*Activity*
When you reach the line containing "성공으로 판단되기 위한 최소 연속 threshold" in the entries below, repeat it and each line after it exactly until the entries end.

——————

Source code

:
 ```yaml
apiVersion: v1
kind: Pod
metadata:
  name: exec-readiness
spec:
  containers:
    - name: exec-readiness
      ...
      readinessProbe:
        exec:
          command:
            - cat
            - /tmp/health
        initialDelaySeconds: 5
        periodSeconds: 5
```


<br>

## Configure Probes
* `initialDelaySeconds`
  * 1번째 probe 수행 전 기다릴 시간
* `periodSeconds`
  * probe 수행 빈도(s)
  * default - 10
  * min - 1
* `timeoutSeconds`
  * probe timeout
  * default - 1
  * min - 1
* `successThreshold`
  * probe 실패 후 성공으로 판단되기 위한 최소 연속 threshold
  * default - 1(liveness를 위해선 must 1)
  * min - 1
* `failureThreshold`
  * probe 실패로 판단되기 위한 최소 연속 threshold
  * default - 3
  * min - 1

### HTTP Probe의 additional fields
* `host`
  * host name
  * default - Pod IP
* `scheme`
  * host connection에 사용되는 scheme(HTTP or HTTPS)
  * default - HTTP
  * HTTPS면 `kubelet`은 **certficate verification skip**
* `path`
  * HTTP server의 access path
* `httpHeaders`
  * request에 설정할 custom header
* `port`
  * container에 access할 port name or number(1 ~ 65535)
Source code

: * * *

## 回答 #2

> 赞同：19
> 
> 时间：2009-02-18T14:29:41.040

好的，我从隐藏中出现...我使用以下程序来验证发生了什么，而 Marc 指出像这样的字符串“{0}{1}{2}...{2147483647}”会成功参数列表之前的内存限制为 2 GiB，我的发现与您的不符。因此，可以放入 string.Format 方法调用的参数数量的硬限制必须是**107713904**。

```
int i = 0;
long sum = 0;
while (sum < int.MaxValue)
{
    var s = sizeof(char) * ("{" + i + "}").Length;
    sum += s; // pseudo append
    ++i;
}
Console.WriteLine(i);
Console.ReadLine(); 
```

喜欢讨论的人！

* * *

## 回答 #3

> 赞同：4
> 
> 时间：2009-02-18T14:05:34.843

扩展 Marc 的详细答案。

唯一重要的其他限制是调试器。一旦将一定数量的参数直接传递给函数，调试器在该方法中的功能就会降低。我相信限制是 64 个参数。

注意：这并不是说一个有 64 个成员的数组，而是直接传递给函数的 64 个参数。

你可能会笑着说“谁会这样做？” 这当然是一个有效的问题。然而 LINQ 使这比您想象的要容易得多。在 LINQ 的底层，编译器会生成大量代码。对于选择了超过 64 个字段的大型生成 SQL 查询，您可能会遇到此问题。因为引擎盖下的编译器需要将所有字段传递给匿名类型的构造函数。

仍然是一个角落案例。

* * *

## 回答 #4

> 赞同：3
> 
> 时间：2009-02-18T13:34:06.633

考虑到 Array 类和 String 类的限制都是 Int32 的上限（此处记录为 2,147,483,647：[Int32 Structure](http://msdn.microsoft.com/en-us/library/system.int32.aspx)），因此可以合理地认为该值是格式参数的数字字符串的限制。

——————

*Problem solution*
  * probe 실패 후 성공으로 판단되기 위한 최소 연속 threshold
  * default - 1(liveness를 위해선 must 1)
  * min - 1
* `failureThreshold`
  * probe 실패로 판단되기 위한 최소 연속 threshold
  * default - 3
  * min - 1

### HTTP Probe의 additional fields
* `host`
  * host name
  * default - Pod IP
* `scheme`
  * host connection에 사용되는 scheme(HTTP or HTTPS)
  * default - HTTP
  * HTTPS면 `kubelet`은 **certficate verification skip**
* `path`
  * HTTP server의 access path
* `httpHeaders`
  * request에 설정할 custom header
* `port`
  * container에 access할 port name or number(1 ~ 65535)
Source code

: * * *

## 回答 #2

> 赞同：19
> 
> 时间：2009-02-18T14:29:41.040

好的，我从隐藏中出现...我使用以下程序来验证发生了什么，而 Marc 指出像这样的字符串“{0}{1}{2}...{2147483647}”会成功参数列表之前的内存限制为 2 GiB，我的发现与您的不符。因此，可以放入 string.Format 方法调用的参数数量的硬限制必须是**107713904**。

```
int i = 0;
long sum = 0;
while (sum < int.MaxValue)
{
    var s = sizeof(char) * ("{" + i + "}").Length;
    sum += s; // pseudo append
    ++i;
}
Console.WriteLine(i);
Console.ReadLine(); 
```

喜欢讨论的人！

* * *

## 回答 #3

> 赞同：4
> 
> 时间：2009-02-18T14:05:34.843

扩展 Marc 的详细答案。

唯一重要的其他限制是调试器。一旦将一定数量的参数直接传递给函数，调试器在该方法中的功能就会降低。我相信限制是 64 个参数。

注意：这并不是说一个有 64 个成员的数组，而是直接传递给函数的 64 个参数。

你可能会笑着说“谁会这样做？” 这当然是一个有效的问题。然而 LINQ 使这比您想象的要容易得多。在 LINQ 的底层，编译器会生成大量代码。对于选择了超过 64 个字段的大型生成 SQL 查询，您可能会遇到此问题。因为引擎盖下的编译器需要将所有字段传递给匿名类型的构造函数。

仍然是一个角落案例。

* * *

## 回答 #4

> 赞同：3
> 
> 时间：2009-02-18T13:34:06.633

考虑到 Array 类和 String 类的限制都是 Int32 的上限（此处记录为 2,147,483,647：[Int32 Structure](http://msdn.microsoft.com/en-us/library/system.int32.aspx)），因此可以合理地认为该值是格式参数的数字字符串的限制。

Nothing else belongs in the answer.